▼

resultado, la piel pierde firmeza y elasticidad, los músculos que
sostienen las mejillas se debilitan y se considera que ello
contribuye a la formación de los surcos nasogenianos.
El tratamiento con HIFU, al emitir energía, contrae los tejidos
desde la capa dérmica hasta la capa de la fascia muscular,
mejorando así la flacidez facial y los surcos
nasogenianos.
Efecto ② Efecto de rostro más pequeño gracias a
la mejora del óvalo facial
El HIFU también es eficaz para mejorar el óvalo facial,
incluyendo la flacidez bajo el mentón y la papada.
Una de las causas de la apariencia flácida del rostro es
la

▲

TASK ITEM » Repeat the lines above, from the one containing "mejorando así la flacidez facial y los surcos" to the final line, word for word and with nothing else.

YOUR RESPONSE »
mejorando así la flacidez facial y los surcos
nasogenianos.
Efecto ② Efecto de rostro más pequeño gracias a
la mejora del óvalo facial
El HIFU también es eficaz para mejorar el óvalo facial,
incluyendo la flacidez bajo el mentón y la papada.
Una de las causas de la apariencia flácida del rostro es
la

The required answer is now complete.